Repetitive 'Beautiful Boy' still has beautiful moments
The film, which stars Steve Carell and Timothée Chalamet, is overlong and riddled with unneeded flashbacks showing the family in better times.
Francois Duhamel/Amazon Studios/AP
Based on separate, bestselling memoirs by father and son David and Nic Sheff and directed by Felix Van Groeningen, “Beautiful Boy” has its share of powerful moments and more than its share of unrealized ones.

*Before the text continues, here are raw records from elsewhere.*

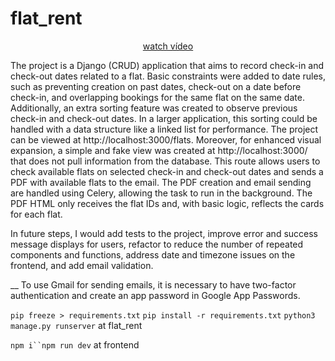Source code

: # flat_rent

<p align="center">
  <a href="https://youtu.be/Jf5OK57SQWk" target="_blank">
    watch vídeo
  </a>
</p>

The project is a Django (CRUD) application that aims to record check-in and check-out dates related to a flat. Basic constraints were added to date rules, such as preventing creation on past dates, check-out on a date before check-in, and overlapping bookings for the same flat on the same date. Additionally, an extra sorting feature was created to observe previous check-in and check-out dates. In a larger application, this sorting could be handled with a data structure like a linked list for performance. The project can be viewed at http://localhost:3000/flats. Moreover, for enhanced visual expansion, a simple and fake view was created at http://localhost:3000/ that does not pull information from the database. This route allows users to check available flats on selected check-in and check-out dates and sends a PDF with available flats to the email. The PDF creation and email sending are handled using Celery, allowing the task to run in the background. The PDF HTML only receives the flat IDs and, with basic logic, reflects the cards for each flat.

In future steps, I would add tests to the project, improve error and success message displays for users, refactor to reduce the number of repeated components and functions, address date and timezone issues on the frontend, and add email validation.

\_\_ To use Gmail for sending emails, it is necessary to have two-factor authentication and create an app password in Google App Passwords.

`pip freeze > requirements.txt` `pip install -r requirements.txt` `python3 manage.py runserver` at flat_rent

` npm i``npm run dev ` at frontend
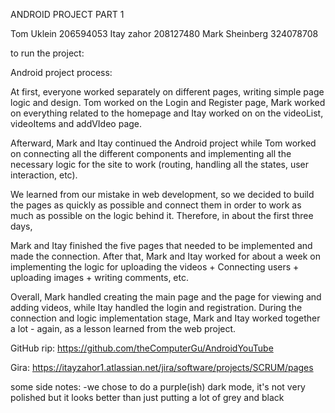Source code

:ANDROID PROJECT PART 1

Tom Uklein 206594053 Itay zahor 208127480 Mark Sheinberg 324078708

to run the project:


Android project process:

At first, everyone worked separately on different pages, writing simple page logic and design. Tom worked on the Login and Register page, Mark worked on everything related to the homepage and Itay worked on on the videoList, videoItems and addVIdeo page.

Afterward, Mark and Itay continued the Android project while Tom worked on connecting all the different components and implementing all the necessary logic for the site to work (routing, handling all the states, user interaction, etc).

We learned from our mistake in web development, so we decided to build the pages as quickly as possible and connect them in order to work as much as possible on the logic behind it. Therefore, in about the first three days,

Mark and Itay finished the five pages that needed to be implemented and made the connection. After that, Mark and Itay worked for about a week on implementing the logic for uploading the videos + Connecting users + uploading images + writing comments, etc.

Overall, Mark handled creating the main page and the page for viewing and adding videos, while Itay handled the login and registration. During the connection and logic implementation stage, Mark and Itay worked together a lot - again, as a lesson learned from the web project.



GitHub rip: https://github.com/theComputerGu/AndroidYouTube

Gira: https://itayzahor1.atlassian.net/jira/software/projects/SCRUM/pages

some side notes: -we chose to do a purple(ish) dark mode, it's not very polished but it looks better than just putting a lot of grey and black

Steve Carell plays David Sheff, a freelance journalist in northern California whose son Nic, played by Timothée Chalamet, is a crystal meth addict. The agony of watching his son self-destruct comes through in flashes in Carell’s performance, and Chalamet is occasionally scary-touching as someone whose addictions have become the core of his being.
But the film is overlong and repetitive and riddled with unneeded flashbacks showing the family in better times. The filmmakers can’t seem to decide if they want to play the blame game – was it Nic’s upbringing, his parents’ divorce, etc., that brought him to this? – or if it's all unexplainable. Whatever the approach, there isn’t enough psychological heft to the drama to make it seem much more than generic. Grade: C+ (Rated R for drug content throughout, language, and brief sexual material.)